• [PROBLEM SET]
A - In the Caro AI project description, what size is the game board?
B - Reproduce the stretch of the Caro AI project description from "Game Rules (Caro/Gomoku" through "(Rapid), 15+10 (Classical)".

(PASSAGE FOR REVIEW)

Test Coverage: Backend Coverage Frontend Coverage

A full-strength Caro (Gomoku variant) AI, built with Go 1.26, SvelteKit 2.49+ with Svelte 5 Runes.

Features hardware-agnostic difficulty levels (L1 Novice through L5 Grandmaster) for balanced play across machines.

Caro AI PvP - AI vs AI Match


Overview

  • Full-strength AI - Lazy SMP parallel search at maximum strength
  • UCI Protocol Support - Standalone engine compatible with UCI chess GUIs
  • Go-idiomatic Architecture - internal/ package layout with clear separation of concerns
  • Real-time AI PvP - WebSocket UCI bridge for engine communication
  • Mobile-first UX - Responsive board, compact timer strips, ghost stone positioning and haptic feedback
  • Comprehensive automated tests - Including adversarial concurrency tests

Testing:

  • Self-play validation with statistical analysis and color-swapping
  • Comprehensive test runners with configurable time controls

Game Rules (Caro/Gomoku variant):

  • 16x16 board (256 intersections)
  • Open Rule: Red's second move must be at least 3 intersections away from first
  • Win: Exactly 5 in a row (6+ or blocked ends don't count)
  • Time Control: 1+0 (Bullet), 3+2 (Blitz), 7+5 (Rapid), 15+10 (Classical)

Features

AI Engine

Full-strength engine with 100-500x speedup over naive minimax:

Category Feature Description
Search Lazy SMP Parallel Channel-based goroutine pool with per-search dispatch
Principal Variation Search Alpha-beta with null-window searches
Aspiration Windows Narrowed bounds near root
Quiescence Search Prevents horizon blunders
Adaptive LMR Dynamic depth reduction by position factors
VCF Solver Pre-search for forcing win sequences (20% of allocated time)

(End PASSAGE FOR REVIEW)
(DATA SHOWN)

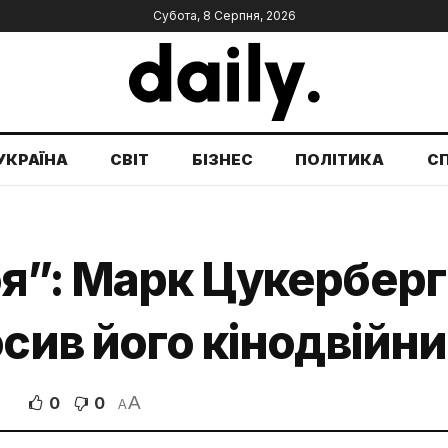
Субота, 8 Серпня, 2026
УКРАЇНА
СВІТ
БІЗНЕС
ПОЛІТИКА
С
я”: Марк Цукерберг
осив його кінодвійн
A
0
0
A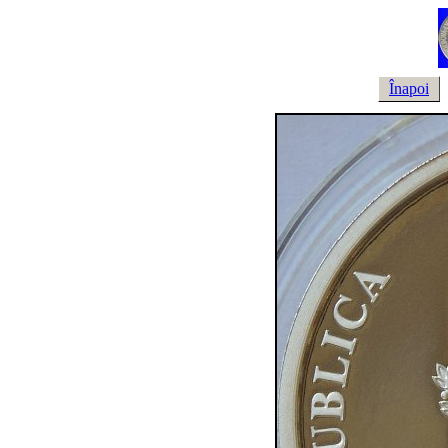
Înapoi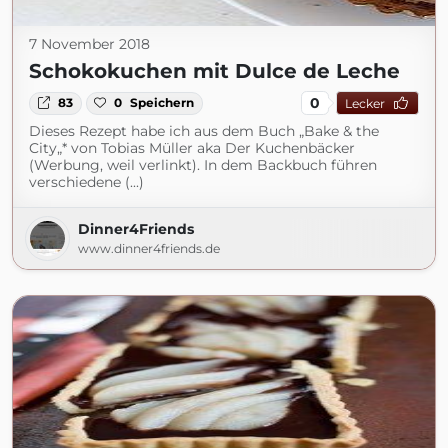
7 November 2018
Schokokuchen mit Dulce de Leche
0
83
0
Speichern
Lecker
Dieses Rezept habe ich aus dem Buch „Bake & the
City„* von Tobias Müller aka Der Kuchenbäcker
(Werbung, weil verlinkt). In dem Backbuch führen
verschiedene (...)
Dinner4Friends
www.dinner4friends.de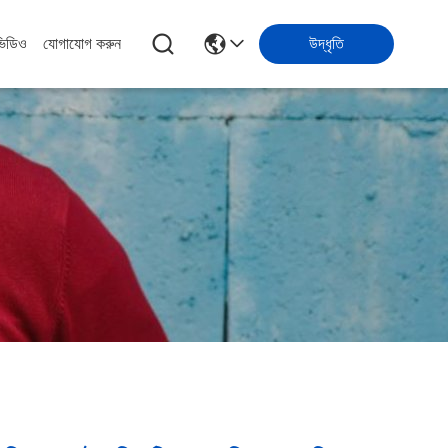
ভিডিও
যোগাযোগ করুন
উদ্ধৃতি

(End DATA SHOWN)
(DATA SHOWN)

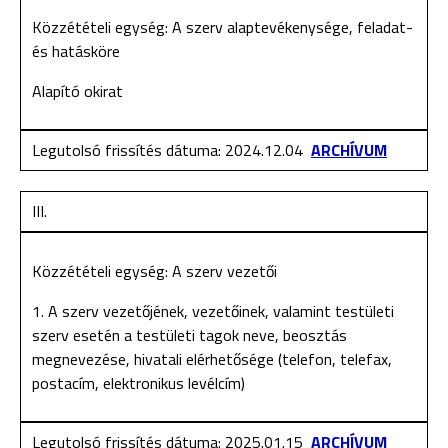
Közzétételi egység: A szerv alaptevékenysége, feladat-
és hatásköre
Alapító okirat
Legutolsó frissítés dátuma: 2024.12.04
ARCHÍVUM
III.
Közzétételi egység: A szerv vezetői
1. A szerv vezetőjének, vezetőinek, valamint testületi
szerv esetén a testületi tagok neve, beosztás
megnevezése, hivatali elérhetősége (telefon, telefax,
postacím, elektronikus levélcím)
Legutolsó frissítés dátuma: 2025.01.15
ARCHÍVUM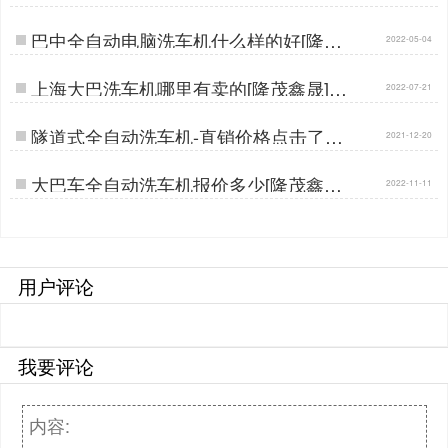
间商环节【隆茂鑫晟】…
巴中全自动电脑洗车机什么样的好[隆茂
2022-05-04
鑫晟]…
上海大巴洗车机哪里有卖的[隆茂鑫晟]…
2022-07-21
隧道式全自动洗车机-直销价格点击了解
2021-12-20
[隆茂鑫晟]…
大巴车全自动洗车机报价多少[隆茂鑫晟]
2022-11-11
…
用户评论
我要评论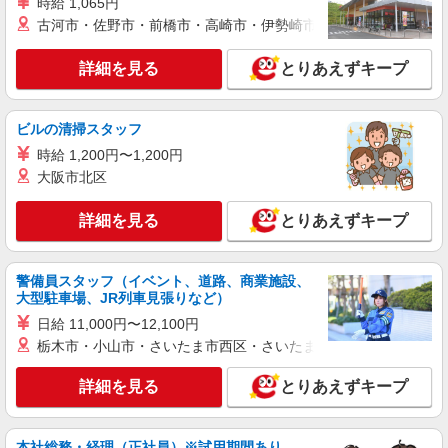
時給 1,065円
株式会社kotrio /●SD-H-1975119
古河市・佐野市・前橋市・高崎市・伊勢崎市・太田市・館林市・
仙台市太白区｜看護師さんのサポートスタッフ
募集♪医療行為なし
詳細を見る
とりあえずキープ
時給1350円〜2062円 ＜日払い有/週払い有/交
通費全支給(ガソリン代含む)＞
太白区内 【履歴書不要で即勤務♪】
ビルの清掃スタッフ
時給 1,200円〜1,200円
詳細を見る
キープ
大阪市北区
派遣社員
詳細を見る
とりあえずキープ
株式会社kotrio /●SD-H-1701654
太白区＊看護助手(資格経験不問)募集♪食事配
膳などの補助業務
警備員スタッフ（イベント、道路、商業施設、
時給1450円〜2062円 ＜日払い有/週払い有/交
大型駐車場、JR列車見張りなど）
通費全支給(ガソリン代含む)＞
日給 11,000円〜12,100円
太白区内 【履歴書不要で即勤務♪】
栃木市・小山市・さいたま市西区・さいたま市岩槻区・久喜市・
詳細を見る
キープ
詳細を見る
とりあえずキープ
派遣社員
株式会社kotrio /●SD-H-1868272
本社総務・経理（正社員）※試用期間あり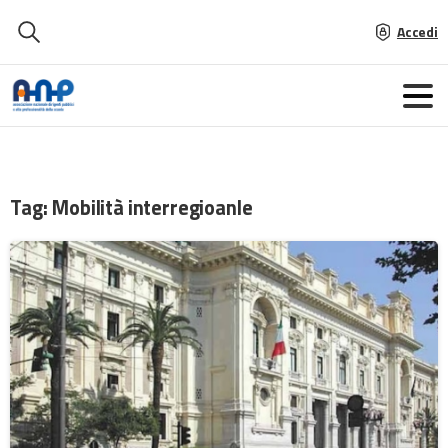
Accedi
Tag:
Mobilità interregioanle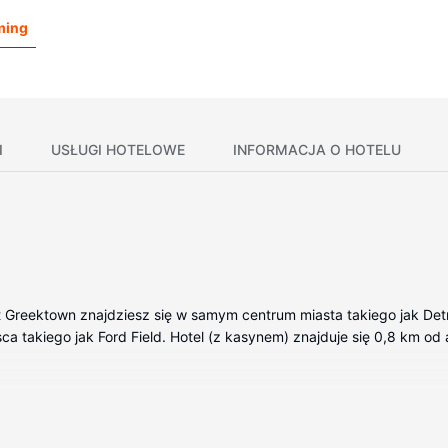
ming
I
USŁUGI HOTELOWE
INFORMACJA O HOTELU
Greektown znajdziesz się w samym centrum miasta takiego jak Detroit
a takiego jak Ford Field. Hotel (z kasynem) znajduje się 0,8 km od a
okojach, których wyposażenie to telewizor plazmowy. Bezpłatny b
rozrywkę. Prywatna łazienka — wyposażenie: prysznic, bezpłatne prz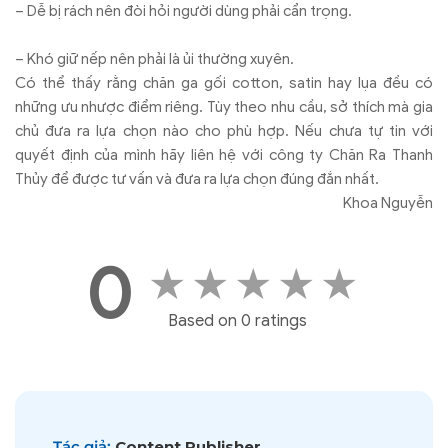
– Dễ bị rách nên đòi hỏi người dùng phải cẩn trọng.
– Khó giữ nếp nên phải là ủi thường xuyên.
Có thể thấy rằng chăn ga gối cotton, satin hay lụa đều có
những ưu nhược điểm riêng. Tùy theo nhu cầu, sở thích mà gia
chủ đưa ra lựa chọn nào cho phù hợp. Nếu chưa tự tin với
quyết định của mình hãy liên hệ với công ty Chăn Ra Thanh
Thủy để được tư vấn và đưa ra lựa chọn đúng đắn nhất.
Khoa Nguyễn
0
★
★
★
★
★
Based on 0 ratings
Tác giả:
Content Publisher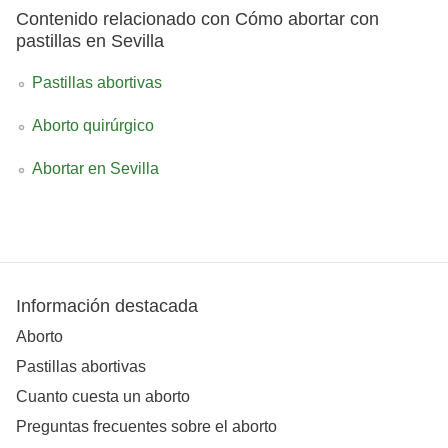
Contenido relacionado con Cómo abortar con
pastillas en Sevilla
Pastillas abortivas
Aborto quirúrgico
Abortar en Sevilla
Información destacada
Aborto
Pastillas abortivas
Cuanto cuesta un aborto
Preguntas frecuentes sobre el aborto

(End DATA SHOWN)
(DATA SHOWN)

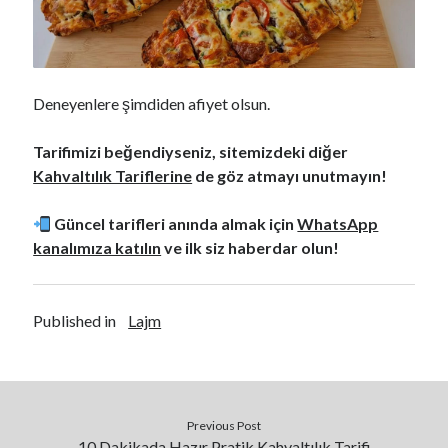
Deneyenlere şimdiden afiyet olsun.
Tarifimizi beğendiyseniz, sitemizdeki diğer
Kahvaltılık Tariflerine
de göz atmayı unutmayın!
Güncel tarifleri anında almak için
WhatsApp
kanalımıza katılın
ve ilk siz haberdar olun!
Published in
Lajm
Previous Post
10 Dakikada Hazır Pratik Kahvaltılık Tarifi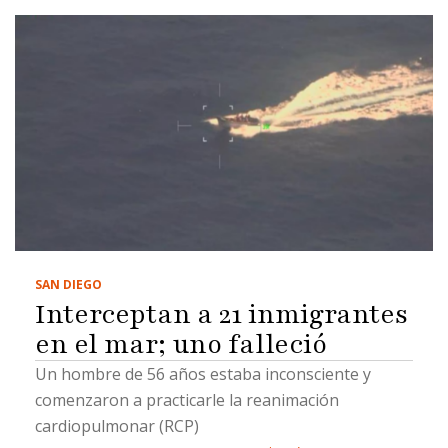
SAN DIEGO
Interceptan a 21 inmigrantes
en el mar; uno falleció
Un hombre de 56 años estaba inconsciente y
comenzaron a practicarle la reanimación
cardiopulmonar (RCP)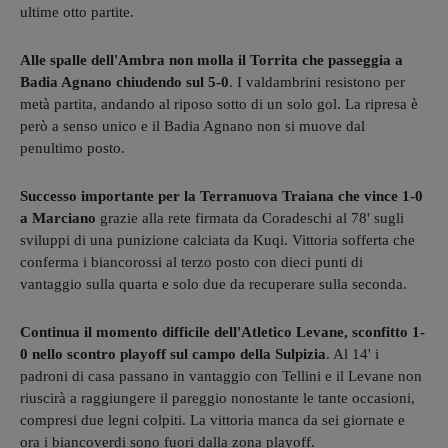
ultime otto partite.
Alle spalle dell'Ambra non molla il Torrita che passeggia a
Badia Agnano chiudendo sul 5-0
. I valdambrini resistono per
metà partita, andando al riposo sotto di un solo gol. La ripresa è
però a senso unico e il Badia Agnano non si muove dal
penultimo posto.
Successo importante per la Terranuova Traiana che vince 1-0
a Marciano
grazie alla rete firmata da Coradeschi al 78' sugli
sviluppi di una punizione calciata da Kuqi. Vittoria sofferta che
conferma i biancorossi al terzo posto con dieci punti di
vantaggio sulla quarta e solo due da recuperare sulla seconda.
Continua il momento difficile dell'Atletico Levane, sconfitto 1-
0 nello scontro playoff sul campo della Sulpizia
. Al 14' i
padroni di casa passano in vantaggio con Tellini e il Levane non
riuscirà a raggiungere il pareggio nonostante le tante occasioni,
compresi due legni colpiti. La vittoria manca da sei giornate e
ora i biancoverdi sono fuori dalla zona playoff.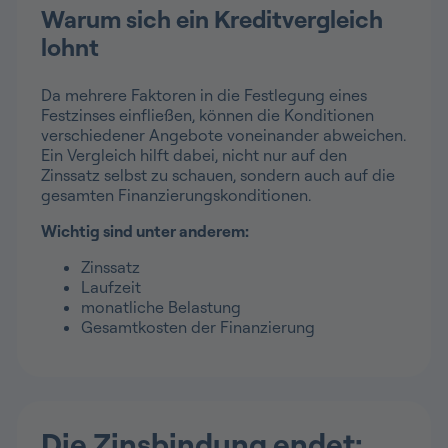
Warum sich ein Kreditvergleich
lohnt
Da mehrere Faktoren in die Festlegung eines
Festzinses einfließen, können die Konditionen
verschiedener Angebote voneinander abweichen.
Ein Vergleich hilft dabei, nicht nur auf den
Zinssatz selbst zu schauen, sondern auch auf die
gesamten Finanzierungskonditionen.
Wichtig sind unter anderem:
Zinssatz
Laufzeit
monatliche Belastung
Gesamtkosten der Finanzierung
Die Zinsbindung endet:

(End DATA SHOWN)

• [WRITTEN RESPONSES]
A - 16x16, with 256 intersections.

B -
Game Rules (Caro/Gomoku variant):

  • 16x16 board (256 intersections)
  • Open Rule: Red's second move must be at least 3 intersections away from first
  • Win: Exactly 5 in a row (6+ or blocked ends don't count)
  • Time Control: 1+0 (Bullet), 3+2 (Blitz), 7+5 (Rapid), 15+10 (Classical)